Cependant, dans les années qui suivent, le courant socialiste est marqué par de profondes divisions. A la suite de l'Affaire Dreyfus, Pierre Waldeck-Rousseau constitue le 22 juin 1899 un gouvernement de "défense républicaine", qui compte en ses rangs Alexandre Millerand, nommé ministre du Commerce et de l’Industrie. Lors du Congrès international socialiste, qui se tient à Paris au mois de septembre 1900, Jean Jaurès s’oppose alors avec virulence à Jules Guesde au sujet de la participation à la vie parlementaire et gouvernementale. Édouard Vaillant quant à lui défend la "troisième voie", évitant de se donner tout entier à la défense de la république radicale et refusant de la même manière de se réfugier dans une intransigeance révolutionnaire. Il joue ainsi le rôle de trait d'union entre Jaurès et Guesde. En 1901, avec celui-ci, il crée l'Unité Socialiste Révolutionnaire (U.S.R.), qui devient l’année suivante le Parti Socialiste de France (P.S.D.F.). Au mois d’avril 1905 enfin, au Congrès du Globe, la fondation de la Section Française de l’Internationale Ouvrière (S.F.I.O.) marque une étape supplémentaire dans le développement du socialisme en France. Les principaux représentants de la gauche s’unissent ainsi au sein d’un même parti politique.

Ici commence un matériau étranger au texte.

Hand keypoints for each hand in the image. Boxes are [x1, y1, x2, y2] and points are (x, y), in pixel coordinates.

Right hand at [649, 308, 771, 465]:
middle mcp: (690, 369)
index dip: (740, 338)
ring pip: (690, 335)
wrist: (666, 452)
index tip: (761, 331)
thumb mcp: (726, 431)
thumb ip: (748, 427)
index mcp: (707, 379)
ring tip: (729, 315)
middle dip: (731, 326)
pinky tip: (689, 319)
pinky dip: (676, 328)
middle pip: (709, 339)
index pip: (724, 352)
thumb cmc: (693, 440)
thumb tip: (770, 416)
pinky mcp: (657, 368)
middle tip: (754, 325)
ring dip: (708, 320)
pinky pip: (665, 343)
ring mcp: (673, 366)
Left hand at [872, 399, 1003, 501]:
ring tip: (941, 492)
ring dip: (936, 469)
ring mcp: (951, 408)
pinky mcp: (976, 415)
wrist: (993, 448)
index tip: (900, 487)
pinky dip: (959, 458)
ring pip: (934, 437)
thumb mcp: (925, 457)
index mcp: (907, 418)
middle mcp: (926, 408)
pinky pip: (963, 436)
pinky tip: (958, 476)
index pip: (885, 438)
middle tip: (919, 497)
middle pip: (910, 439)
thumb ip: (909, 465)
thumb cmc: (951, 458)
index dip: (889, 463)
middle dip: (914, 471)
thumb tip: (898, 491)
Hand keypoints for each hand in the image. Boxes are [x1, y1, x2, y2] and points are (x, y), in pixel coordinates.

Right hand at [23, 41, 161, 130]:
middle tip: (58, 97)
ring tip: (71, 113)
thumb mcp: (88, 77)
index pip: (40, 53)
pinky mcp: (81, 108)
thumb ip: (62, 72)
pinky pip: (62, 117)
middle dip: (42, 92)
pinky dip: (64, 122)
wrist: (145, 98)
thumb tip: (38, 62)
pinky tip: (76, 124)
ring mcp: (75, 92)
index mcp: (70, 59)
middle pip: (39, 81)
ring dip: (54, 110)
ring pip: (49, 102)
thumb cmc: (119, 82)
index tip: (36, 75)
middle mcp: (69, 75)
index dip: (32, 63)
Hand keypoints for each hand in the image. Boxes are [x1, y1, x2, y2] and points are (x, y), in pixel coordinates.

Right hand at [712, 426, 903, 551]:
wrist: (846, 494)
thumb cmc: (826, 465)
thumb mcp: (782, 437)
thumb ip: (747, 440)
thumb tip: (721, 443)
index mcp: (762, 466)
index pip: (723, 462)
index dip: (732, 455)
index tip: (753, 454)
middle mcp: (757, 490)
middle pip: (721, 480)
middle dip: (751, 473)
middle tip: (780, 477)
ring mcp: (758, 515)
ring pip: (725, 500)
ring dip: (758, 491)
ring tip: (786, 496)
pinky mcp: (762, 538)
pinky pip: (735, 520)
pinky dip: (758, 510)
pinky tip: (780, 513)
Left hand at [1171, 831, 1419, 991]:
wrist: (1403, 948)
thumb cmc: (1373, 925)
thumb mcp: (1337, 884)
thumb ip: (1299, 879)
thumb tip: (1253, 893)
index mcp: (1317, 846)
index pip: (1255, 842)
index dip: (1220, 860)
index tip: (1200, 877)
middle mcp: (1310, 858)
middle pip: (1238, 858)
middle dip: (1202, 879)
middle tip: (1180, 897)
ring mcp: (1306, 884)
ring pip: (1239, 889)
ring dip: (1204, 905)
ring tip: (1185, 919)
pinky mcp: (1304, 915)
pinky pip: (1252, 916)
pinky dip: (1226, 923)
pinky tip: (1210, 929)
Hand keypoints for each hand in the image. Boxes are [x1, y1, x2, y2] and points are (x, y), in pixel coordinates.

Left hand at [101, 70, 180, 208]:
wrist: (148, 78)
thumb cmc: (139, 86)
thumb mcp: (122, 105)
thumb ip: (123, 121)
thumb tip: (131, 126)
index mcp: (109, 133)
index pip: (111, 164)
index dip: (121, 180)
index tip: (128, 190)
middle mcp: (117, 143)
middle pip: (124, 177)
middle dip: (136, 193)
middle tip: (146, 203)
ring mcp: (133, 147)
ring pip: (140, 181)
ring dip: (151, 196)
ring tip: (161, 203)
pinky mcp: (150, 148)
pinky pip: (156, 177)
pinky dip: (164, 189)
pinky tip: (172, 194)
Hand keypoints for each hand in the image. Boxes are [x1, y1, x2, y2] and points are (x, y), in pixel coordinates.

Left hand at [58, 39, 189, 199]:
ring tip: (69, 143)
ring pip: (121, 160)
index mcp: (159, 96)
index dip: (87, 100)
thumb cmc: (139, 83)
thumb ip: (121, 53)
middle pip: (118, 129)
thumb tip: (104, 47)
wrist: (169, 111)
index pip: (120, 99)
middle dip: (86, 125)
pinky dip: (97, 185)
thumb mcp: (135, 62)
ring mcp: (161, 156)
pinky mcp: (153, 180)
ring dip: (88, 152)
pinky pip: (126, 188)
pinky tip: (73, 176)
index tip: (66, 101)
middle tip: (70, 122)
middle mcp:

Dans les années qui suivent, Édouard Vaillant est le porte-parole de la S.F.I.O. à la Chambre. En 1907, il dénonce à la tribune la répression anti-ouvrière conduite par Georges Clemenceau et milite également pour la non-intervention de la France au Maroc. Au mois d’août 1914 cependant, au moment de l’entrée en guerre contre les puissances centrales, Vaillant, dénonçant le ''militarisme impérialiste allemand", se range aux côtés de l’Union Sacrée. Il décède quelques mois plus tard, dans la nuit du 18 décembre 1915.